State how many lines below hold the word "closer". Give that number and no other text.

## Listed entries
▬▬▬▬▬▬
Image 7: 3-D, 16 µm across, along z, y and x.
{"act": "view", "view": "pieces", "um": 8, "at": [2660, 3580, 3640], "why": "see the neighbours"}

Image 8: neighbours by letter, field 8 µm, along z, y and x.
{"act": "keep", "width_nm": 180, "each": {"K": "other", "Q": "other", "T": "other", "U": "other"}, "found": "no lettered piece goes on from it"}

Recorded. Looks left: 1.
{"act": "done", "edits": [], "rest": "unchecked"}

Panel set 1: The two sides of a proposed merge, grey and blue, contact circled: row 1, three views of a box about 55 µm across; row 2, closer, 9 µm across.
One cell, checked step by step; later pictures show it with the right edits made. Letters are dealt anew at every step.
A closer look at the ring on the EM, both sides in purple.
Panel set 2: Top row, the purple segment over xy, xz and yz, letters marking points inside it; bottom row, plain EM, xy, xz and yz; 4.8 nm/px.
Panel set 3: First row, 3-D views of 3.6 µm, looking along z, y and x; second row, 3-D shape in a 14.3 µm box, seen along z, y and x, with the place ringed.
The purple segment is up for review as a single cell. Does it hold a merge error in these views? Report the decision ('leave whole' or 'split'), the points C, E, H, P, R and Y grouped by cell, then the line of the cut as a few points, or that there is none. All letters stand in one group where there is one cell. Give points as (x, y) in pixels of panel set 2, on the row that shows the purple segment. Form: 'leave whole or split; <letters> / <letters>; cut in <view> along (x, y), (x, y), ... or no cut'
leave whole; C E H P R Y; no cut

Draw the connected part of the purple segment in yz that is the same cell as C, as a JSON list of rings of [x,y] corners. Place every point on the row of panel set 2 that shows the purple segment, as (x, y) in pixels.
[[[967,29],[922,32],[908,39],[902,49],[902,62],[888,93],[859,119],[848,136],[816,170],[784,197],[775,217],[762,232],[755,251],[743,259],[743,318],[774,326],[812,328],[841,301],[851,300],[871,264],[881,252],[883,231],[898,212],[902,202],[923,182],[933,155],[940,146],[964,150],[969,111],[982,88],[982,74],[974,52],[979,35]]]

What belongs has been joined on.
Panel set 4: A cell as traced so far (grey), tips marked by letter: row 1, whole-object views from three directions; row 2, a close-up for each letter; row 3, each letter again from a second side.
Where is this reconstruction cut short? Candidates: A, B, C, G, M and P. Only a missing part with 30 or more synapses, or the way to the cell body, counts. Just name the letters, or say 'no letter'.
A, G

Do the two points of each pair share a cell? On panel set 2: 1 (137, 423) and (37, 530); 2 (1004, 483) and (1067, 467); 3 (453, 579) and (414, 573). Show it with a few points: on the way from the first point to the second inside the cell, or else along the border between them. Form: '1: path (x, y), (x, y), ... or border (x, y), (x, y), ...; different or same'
▬▬▬▬▬▬
## Output of the task
2